# Skill of building



## Paul Running (Apr 12, 2020)

Any builders out there love(d) to build plastic or balsa wood models in the past? I believe that the practice or hobby was a good experience for building amps. It helped me to develop a lot of things...fine motor skills, following instructions, learn about drawings. What do you think?


----------



## Lincoln (Jun 2, 2008)

I built a lot of 1/24 and 1/25 scale model cars when I was young. 

Maybe it did "set the mood", who knows. Now I really enjoy building things.


----------



## knight_yyz (Mar 14, 2015)

I was into model airplanes when I was a kid


----------



## laristotle (Aug 29, 2019)

Model cars as a kid. My younger brother would play with/break them though.
I had a couple boxes of parts, a model scrap yard that I would create some mixed breed cars ala Rat Fink hot rods.


----------



## Alan Small (Dec 30, 2019)

ahhh..the glue


----------



## Latole (Aug 11, 2020)

Paul Running said:


> Any builders out there love(d) to build plastic or balsa wood models in the past? I believe that the practice or hobby was a good experience for building amps. It helped me to develop a lot of things...fine motor skills, following instructions, learn about drawings. What do you think?


Yes and no
Yes; any kind of hand work will help
No ; building a amp is more than put together parts like car or airplane kits.
You must know how to do good ( and short ) wires routing, shielding, grounds and more.
Forget to do that amp will be very noisy and unplayable.


----------



## Frenchy99 (Oct 15, 2016)

I like to fix them, never built one from scratch... Might one day look into that.


----------



## Latole (Aug 11, 2020)

Frenchy99 said:


> I like to fix them, never built one from scratch... Might one day look into that.

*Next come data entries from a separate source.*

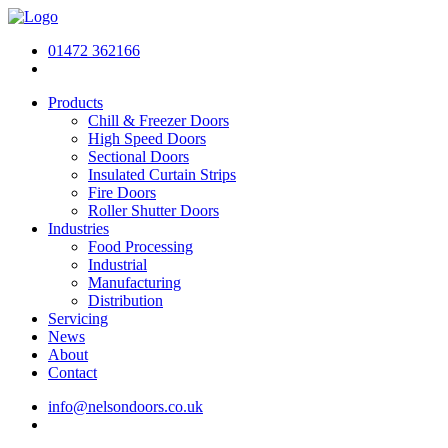
01472 362166
Products
Chill & Freezer Doors
High Speed Doors
Sectional Doors
Insulated Curtain Strips
Fire Doors
Roller Shutter Doors
Industries
Food Processing
Industrial
Manufacturing
Distribution
Servicing
News
About
Contact
info@nelsondoors.co.uk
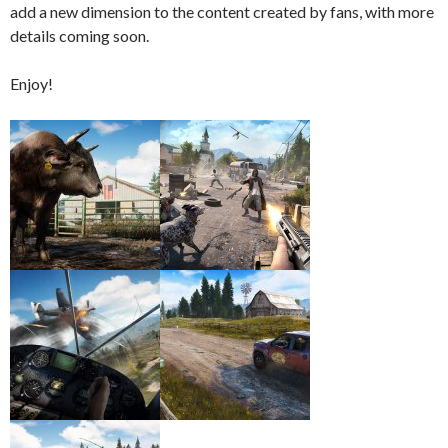
add a new dimension to the content created by fans, with more
details coming soon.
Enjoy!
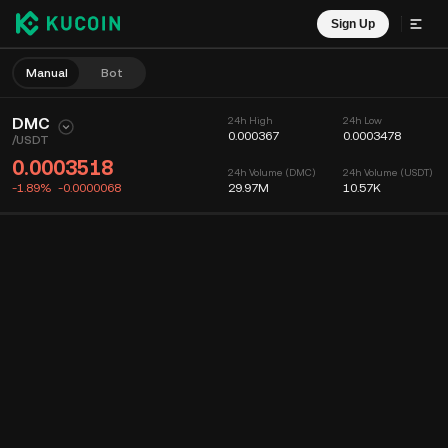
Sign Up
Manual
Bot
DMC
24h High
24h Low
0.000367
0.0003478
/
USDT
0.0003518
24h Volume (DMC)
24h Volume (USDT)
-1.89%
-0.0000068
29.97M
10.57K
Chart
Feed
Coin Info
Order Book
Recent Trades
Time
15m
Chart
Market Depth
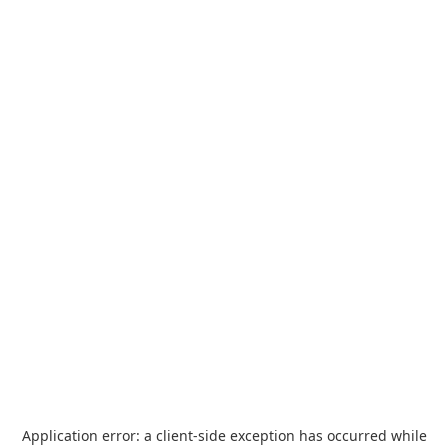
Application error: a
client
-side exception has occurred while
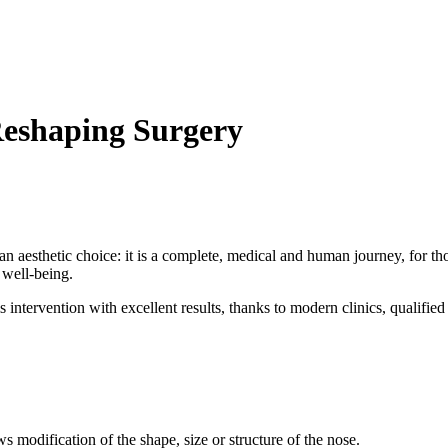
Reshaping Surgery
y an aesthetic choice: it is a complete, medical and human journey, for
 well-being.
 intervention with excellent results, thanks to modern clinics, qualifie
s modification of the shape, size or structure of the nose.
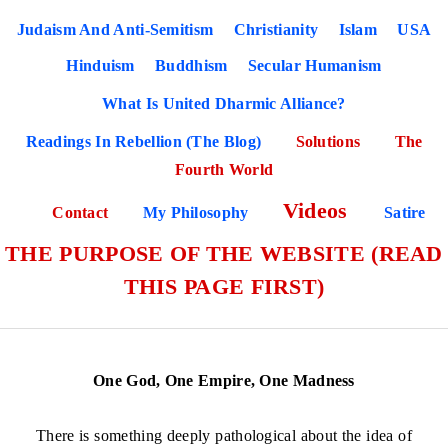
Judaism And Anti-Semitism
Christianity
Islam
USA
Hinduism
Buddhism
Secular Humanism
What Is United Dharmic Alliance?
Readings In Rebellion (The Blog)
Solutions
The
Fourth World
Videos
Contact
My Philosophy
Satire
THE PURPOSE OF THE WEBSITE (READ
THIS PAGE FIRST)
One God, One Empire, One Madness
There is something deeply pathological about the idea of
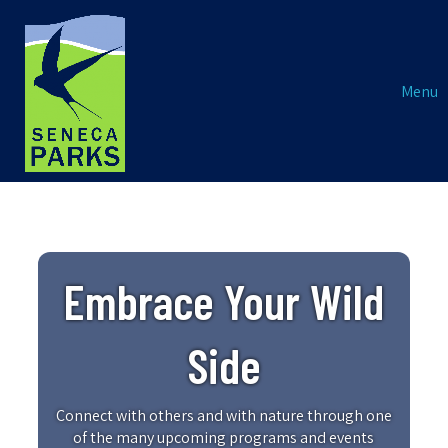
Menu
Embrace Your Wild
Side
Connect with others and with nature through one
of the many upcoming programs and events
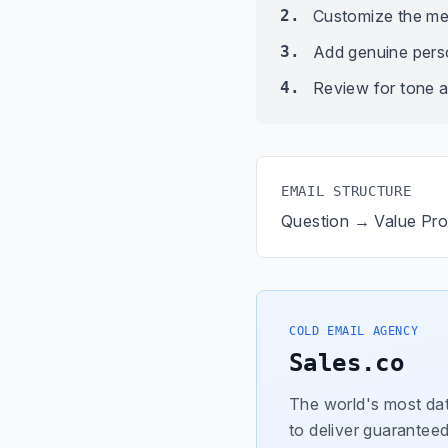
2.
Customize the me
3.
Add genuine person
4.
Review for tone a
EMAIL STRUCTURE
Question → Value Pr
COLD EMAIL AGENCY
Sales.co
The world's most dat
to deliver guaranteed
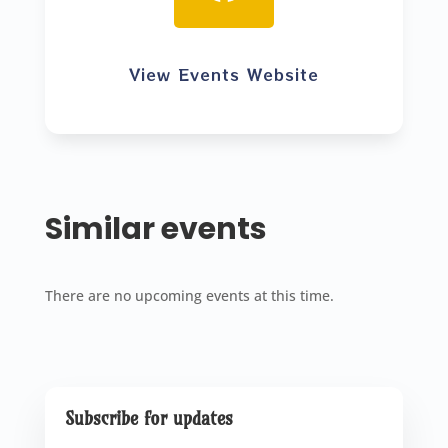
View Events Website
Similar events
There are no upcoming events at this time.
Subscribe for updates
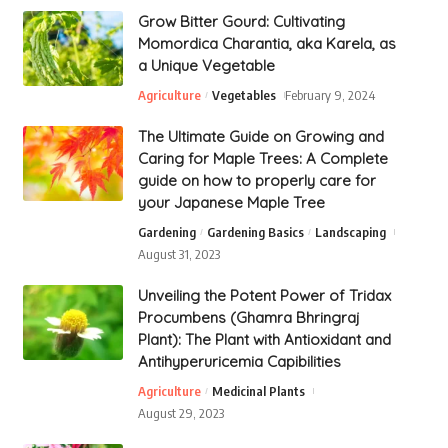
Grow Bitter Gourd: Cultivating
Momordica Charantia, aka Karela, as
a Unique Vegetable
Agriculture
Vegetables
February 9, 2024
The Ultimate Guide on Growing and
Caring for Maple Trees: A Complete
guide on how to properly care for
your Japanese Maple Tree
Gardening
Gardening Basics
Landscaping
August 31, 2023
Unveiling the Potent Power of Tridax
Procumbens (Ghamra Bhringraj
Plant): The Plant with Antioxidant and
Antihyperuricemia Capibilities
Agriculture
Medicinal Plants
August 29, 2023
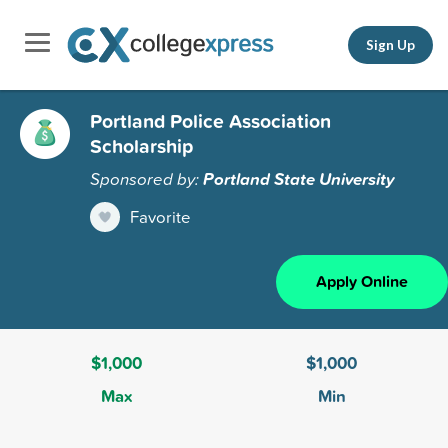
Sign Up
Portland Police Association
Scholarship
Sponsored by:
Portland State University
Favorite
Apply Online
$1,000
$1,000
Max
Min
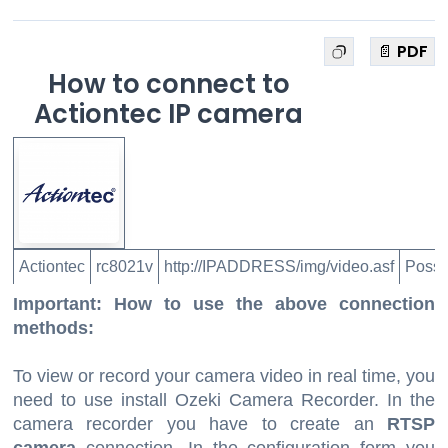
📄 PDF
How to connect to
Actiontec IP camera
Actiontec
rc8021v
http://IPADDRESS/img/video.asf
Possi
Important: How to use the above connection
methods:
To view or record your camera video in real time, you
need to use install Ozeki Camera Recorder. In the
camera recorder you have to create an
RTSP
camera
connection. In the configuration form you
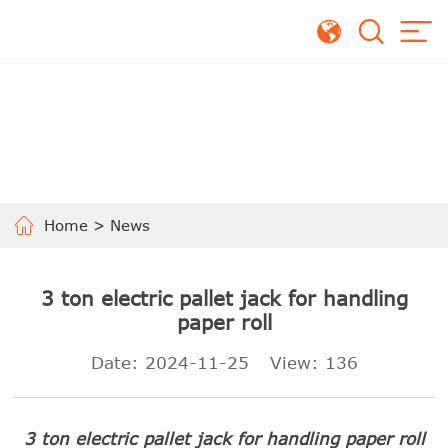
Home
>
News
3 ton electric pallet jack for handling
paper roll
Date: 2024-11-25
View:
136
3 ton electric pallet jack for handling paper roll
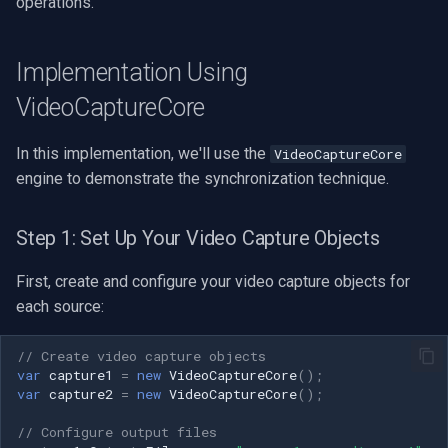
operations.
Speco Technologies
EverFocus
Implementation Using
VideoCaptureCore
ABUS
In this implementation, we'll use the
VideoCaptureCore
Basler
engine to demonstrate the synchronization technique.
Mobotix
Step 1: Set Up Your Video Capture Objects
Avigilon
First, create and configure your video capture objects for
AVTech
each source:
LILIN
// Create video capture objects
var
capture1
=
new
VideoCaptureCore
();
var
capture2
=
new
VideoCaptureCore
();
Zavio
// Configure output files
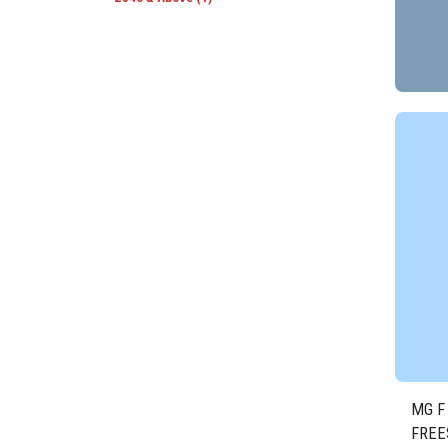
MG F
FREE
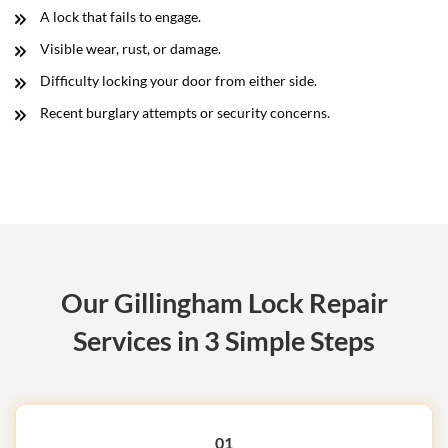
A lock that fails to engage.
Visible wear, rust, or damage.
Difficulty locking your door from either side.
Recent burglary attempts or security concerns.
Our Gillingham Lock Repair
Services in 3 Simple Steps
01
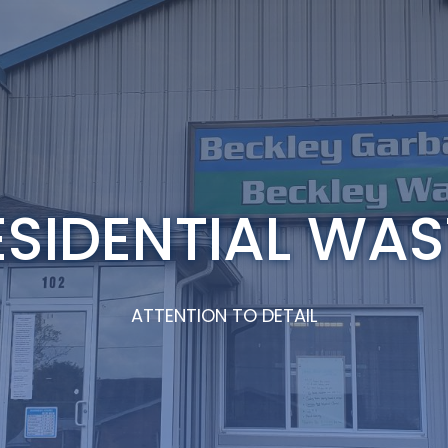
ESIDENTIAL WAS
ATTENTION TO DETAIL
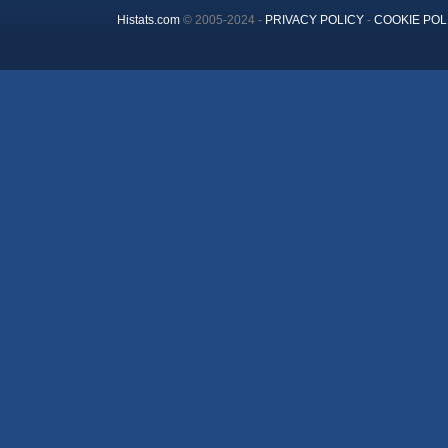
Histats.com
© 2005-2024 -
PRIVACY POLICY
-
COOKIE POL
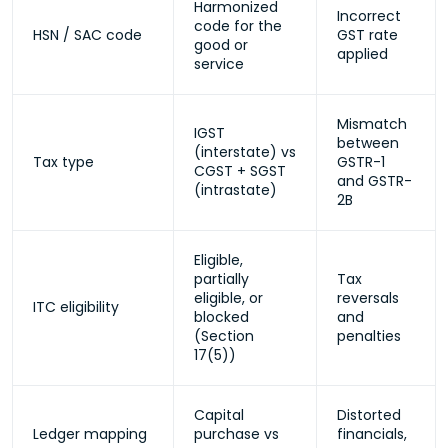
Harmonized
Incorrect
code for the
HSN / SAC code
GST rate
good or
applied
service
Mismatch
IGST
between
(interstate) vs
Tax type
GSTR-1
CGST + SGST
and GSTR-
(intrastate)
2B
Eligible,
partially
Tax
eligible, or
reversals
ITC eligibility
blocked
and
(Section
penalties
17(5))
Capital
Distorted
Ledger mapping
purchase vs
financials,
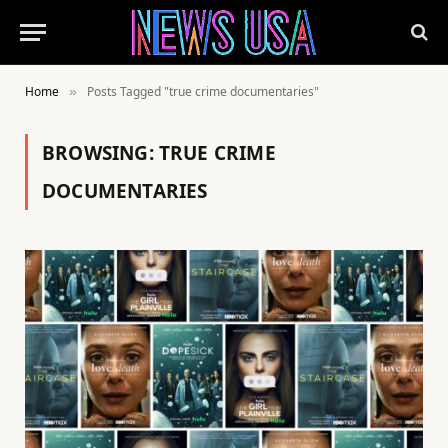
Home
Posts Tagged "true crime documentaries"
»
BROWSING:
TRUE CRIME
DOCUMENTARIES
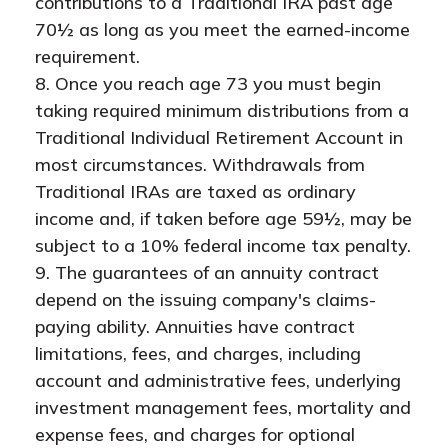
contributions to a Traditional IRA past age
70½ as long as you meet the earned-income
requirement.
8. Once you reach age 73 you must begin
taking required minimum distributions from a
Traditional Individual Retirement Account in
most circumstances. Withdrawals from
Traditional IRAs are taxed as ordinary
income and, if taken before age 59½, may be
subject to a 10% federal income tax penalty.
9. The guarantees of an annuity contract
depend on the issuing company's claims-
paying ability. Annuities have contract
limitations, fees, and charges, including
account and administrative fees, underlying
investment management fees, mortality and
expense fees, and charges for optional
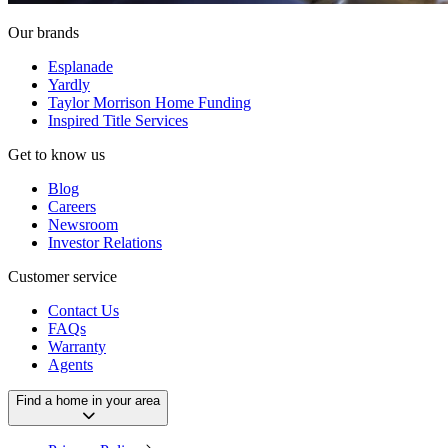
Our brands
Esplanade
Yardly
Taylor Morrison Home Funding
Inspired Title Services
Get to know us
Blog
Careers
Newsroom
Investor Relations
Customer service
Contact Us
FAQs
Warranty
Agents
Find a home in your area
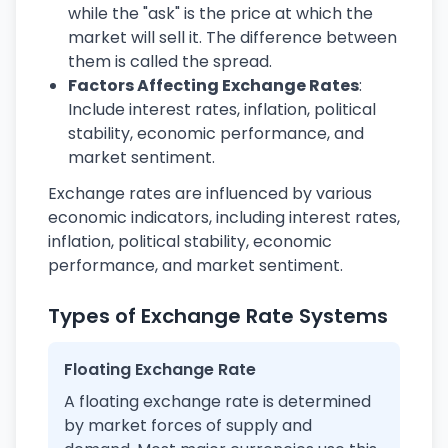
while the "ask" is the price at which the
market will sell it. The difference between
them is called the spread.
Factors Affecting Exchange Rates
:
Include interest rates, inflation, political
stability, economic performance, and
market sentiment.
Exchange rates are influenced by various
economic indicators, including interest rates,
inflation, political stability, economic
performance, and market sentiment.
Types of Exchange Rate Systems
Floating Exchange Rate
A floating exchange rate is determined
by market forces of supply and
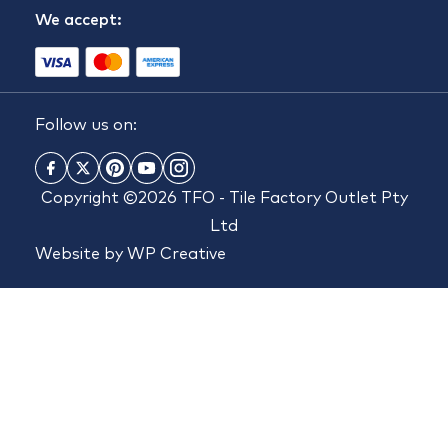
We accept:
Follow us on:
Copyright ©2026 TFO - Tile Factory Outlet Pty
Ltd
Website by
WP Creative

My last built from scratch, ( 12 years ago ) a Marshall 2204 Master volume 50 watts with reverb " a la fender"
I use Altec vintage transformers. I do all myself ( Chassis, cab, recovering...) except face plates by a engraving shop.








years


----------



## nonreverb (Sep 19, 2006)

Never had an interest to build an amp from scratch....not that I couldn't I suppose. I find too many other things to occupy my time like repairing existing amps, Hammond organs, and Leslies and synths...etc.etc...


----------



## Paul Running (Apr 12, 2020)

Latole said:


> My last built from scratch, ( 12 years ago ) a Marshall 2204 Master volume 50 watts with reverb " a la fender"
> I use Altec vintage transformers. I do all myself ( Chassis, cab, recovering...) except face plates by a engraving shop.
> 
> View attachment 344949
> ...


Yes, I see a bit of morphing there...nice job.


----------



## cboutilier (Jan 12, 2016)

I started with wiring conversions for engine swaps in 80s-90s EFI cars.


----------